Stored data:
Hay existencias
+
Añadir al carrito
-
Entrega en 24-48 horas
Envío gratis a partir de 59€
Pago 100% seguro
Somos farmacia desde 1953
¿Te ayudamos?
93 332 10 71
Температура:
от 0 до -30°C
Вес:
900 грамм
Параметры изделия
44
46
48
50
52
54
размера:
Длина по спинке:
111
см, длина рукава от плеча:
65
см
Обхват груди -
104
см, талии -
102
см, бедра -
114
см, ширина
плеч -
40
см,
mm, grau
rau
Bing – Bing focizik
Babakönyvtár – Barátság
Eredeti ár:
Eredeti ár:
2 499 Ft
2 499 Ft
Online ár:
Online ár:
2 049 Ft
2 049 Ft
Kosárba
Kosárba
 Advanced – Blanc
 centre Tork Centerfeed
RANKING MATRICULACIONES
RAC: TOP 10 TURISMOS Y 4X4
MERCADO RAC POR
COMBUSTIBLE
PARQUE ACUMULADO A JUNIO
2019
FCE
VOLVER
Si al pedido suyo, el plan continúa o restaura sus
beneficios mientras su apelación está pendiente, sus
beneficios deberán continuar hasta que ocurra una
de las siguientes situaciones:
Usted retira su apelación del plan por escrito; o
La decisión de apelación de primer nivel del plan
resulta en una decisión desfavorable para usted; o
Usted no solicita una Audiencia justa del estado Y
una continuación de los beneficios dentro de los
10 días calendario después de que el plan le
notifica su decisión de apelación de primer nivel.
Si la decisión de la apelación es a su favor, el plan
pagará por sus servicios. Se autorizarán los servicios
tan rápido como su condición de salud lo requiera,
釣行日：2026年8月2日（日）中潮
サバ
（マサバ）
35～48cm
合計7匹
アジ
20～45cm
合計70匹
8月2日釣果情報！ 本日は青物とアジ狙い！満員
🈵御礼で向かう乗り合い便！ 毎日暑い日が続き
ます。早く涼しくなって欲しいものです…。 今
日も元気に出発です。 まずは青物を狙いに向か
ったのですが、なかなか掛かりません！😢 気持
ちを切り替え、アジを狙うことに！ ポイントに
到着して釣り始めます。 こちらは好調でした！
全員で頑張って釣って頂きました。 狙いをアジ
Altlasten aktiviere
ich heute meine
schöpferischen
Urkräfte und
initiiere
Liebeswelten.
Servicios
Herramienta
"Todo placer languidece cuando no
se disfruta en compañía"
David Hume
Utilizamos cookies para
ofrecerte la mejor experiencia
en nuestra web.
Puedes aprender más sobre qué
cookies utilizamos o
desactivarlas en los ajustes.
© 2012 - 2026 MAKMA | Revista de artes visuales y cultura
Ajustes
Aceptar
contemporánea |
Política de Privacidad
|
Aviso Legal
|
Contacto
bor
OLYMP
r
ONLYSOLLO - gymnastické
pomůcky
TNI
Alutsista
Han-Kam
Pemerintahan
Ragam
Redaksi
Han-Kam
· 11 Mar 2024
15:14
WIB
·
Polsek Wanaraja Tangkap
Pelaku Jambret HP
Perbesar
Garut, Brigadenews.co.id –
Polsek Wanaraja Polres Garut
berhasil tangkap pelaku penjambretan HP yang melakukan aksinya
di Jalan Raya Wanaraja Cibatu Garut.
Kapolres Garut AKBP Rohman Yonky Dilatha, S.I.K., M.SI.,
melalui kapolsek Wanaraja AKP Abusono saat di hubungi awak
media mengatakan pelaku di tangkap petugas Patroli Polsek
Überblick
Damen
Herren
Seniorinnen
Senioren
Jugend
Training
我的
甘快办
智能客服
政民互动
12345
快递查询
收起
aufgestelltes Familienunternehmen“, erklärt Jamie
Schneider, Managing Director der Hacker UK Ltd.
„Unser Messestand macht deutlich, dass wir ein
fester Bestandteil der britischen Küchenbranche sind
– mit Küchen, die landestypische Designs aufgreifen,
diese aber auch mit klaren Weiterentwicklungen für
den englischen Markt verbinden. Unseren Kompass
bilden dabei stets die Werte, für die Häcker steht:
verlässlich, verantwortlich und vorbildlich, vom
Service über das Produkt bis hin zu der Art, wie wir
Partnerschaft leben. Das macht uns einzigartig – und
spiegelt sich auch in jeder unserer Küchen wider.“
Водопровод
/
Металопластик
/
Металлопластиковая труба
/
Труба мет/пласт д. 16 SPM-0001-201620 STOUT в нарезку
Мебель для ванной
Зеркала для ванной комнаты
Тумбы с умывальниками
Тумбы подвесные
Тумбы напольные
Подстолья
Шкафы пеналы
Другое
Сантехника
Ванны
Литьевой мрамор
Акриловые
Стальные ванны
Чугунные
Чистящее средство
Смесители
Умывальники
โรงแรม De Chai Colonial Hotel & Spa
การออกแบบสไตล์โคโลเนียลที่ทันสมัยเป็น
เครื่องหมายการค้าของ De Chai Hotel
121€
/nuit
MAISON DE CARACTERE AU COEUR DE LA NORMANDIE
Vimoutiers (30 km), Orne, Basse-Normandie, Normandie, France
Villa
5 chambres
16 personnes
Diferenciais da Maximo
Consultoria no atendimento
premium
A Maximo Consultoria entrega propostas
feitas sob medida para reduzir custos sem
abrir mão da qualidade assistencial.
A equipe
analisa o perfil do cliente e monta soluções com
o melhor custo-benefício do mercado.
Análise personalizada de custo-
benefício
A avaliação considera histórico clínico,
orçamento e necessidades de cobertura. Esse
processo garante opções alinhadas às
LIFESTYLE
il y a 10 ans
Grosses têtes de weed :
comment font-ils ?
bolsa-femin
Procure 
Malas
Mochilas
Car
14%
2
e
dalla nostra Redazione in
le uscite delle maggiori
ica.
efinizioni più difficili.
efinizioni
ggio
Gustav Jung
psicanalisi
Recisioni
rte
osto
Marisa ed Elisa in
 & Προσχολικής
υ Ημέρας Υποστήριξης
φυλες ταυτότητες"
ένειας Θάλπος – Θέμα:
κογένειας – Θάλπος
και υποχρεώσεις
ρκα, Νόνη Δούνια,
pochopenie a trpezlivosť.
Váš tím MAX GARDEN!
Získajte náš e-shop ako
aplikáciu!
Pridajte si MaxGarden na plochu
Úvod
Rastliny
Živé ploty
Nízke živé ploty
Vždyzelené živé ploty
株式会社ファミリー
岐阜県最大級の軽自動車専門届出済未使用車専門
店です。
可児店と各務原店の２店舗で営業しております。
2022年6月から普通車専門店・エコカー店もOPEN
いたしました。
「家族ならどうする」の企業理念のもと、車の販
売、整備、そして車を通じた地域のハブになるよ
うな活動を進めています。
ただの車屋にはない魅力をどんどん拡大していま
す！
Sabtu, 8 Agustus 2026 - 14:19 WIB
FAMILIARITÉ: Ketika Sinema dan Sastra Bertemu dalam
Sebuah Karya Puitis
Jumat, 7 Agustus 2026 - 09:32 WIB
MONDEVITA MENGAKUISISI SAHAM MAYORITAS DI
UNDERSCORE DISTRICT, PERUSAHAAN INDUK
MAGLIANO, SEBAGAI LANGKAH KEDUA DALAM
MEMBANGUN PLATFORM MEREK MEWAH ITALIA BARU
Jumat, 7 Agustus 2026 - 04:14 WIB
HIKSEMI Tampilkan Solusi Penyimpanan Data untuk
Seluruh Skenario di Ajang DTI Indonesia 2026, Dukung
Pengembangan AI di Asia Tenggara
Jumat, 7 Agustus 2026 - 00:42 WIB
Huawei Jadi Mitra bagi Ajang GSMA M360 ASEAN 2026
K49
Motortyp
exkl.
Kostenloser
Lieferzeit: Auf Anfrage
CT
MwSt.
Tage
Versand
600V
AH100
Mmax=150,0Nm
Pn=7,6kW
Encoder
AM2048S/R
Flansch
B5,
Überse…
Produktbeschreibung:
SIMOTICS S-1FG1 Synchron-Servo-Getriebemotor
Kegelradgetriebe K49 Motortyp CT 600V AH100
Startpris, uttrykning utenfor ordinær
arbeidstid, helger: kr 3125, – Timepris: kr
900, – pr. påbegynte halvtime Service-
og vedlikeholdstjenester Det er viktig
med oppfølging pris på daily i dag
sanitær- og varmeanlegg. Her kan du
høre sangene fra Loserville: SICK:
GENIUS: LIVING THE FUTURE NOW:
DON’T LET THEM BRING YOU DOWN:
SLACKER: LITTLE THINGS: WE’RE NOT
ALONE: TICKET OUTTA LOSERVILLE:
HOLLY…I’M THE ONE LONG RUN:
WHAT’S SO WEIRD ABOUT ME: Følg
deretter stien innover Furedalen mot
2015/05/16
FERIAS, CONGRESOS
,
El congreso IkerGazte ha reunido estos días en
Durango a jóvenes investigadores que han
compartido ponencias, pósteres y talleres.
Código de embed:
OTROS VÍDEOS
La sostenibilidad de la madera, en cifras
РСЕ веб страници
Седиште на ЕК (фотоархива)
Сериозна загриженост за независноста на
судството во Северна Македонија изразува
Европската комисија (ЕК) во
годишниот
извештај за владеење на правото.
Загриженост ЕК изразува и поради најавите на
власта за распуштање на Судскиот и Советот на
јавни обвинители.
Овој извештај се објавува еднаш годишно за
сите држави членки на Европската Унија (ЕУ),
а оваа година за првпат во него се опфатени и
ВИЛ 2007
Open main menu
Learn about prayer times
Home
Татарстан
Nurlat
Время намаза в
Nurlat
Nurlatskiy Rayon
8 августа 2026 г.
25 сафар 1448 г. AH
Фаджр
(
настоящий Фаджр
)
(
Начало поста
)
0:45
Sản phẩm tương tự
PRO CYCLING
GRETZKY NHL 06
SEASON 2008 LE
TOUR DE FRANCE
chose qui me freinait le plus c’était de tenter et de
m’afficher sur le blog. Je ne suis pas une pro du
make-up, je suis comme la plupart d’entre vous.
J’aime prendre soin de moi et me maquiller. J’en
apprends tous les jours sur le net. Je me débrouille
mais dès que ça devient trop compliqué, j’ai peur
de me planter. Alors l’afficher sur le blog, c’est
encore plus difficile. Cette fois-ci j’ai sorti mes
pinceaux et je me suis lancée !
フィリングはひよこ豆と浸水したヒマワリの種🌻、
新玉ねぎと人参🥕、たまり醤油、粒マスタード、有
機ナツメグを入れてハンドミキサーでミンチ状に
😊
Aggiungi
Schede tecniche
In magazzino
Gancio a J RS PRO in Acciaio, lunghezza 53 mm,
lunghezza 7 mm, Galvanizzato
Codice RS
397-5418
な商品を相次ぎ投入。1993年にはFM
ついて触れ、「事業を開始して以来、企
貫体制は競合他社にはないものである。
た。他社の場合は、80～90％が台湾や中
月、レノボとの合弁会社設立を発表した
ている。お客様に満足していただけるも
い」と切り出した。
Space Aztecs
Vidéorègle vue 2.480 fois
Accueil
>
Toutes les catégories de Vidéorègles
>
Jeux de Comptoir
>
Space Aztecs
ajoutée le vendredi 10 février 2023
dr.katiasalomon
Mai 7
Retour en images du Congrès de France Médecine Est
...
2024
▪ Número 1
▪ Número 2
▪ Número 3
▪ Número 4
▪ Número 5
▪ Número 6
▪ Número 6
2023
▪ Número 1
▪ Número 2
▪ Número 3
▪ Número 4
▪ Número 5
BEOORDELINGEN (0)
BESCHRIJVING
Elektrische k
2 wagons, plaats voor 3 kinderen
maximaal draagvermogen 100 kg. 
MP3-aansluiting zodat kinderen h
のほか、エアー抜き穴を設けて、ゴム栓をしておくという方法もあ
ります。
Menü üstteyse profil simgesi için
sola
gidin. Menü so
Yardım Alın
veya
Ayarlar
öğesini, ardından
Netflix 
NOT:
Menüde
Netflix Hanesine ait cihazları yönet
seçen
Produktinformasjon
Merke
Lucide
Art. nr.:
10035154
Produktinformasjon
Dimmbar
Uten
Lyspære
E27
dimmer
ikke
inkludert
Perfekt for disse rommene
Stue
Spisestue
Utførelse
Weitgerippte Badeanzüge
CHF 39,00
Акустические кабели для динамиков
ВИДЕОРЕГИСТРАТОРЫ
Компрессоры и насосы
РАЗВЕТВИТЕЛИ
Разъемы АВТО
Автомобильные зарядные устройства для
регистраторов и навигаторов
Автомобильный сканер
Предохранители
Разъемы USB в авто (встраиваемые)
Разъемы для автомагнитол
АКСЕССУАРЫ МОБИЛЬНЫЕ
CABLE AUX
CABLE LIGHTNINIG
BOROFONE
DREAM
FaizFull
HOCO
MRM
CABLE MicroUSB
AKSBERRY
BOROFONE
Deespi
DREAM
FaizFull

ASSIGNMENT >>
Across the entries above, how many lines carry the word "días"? Write only the number.

RESPONSE BELOW >>
2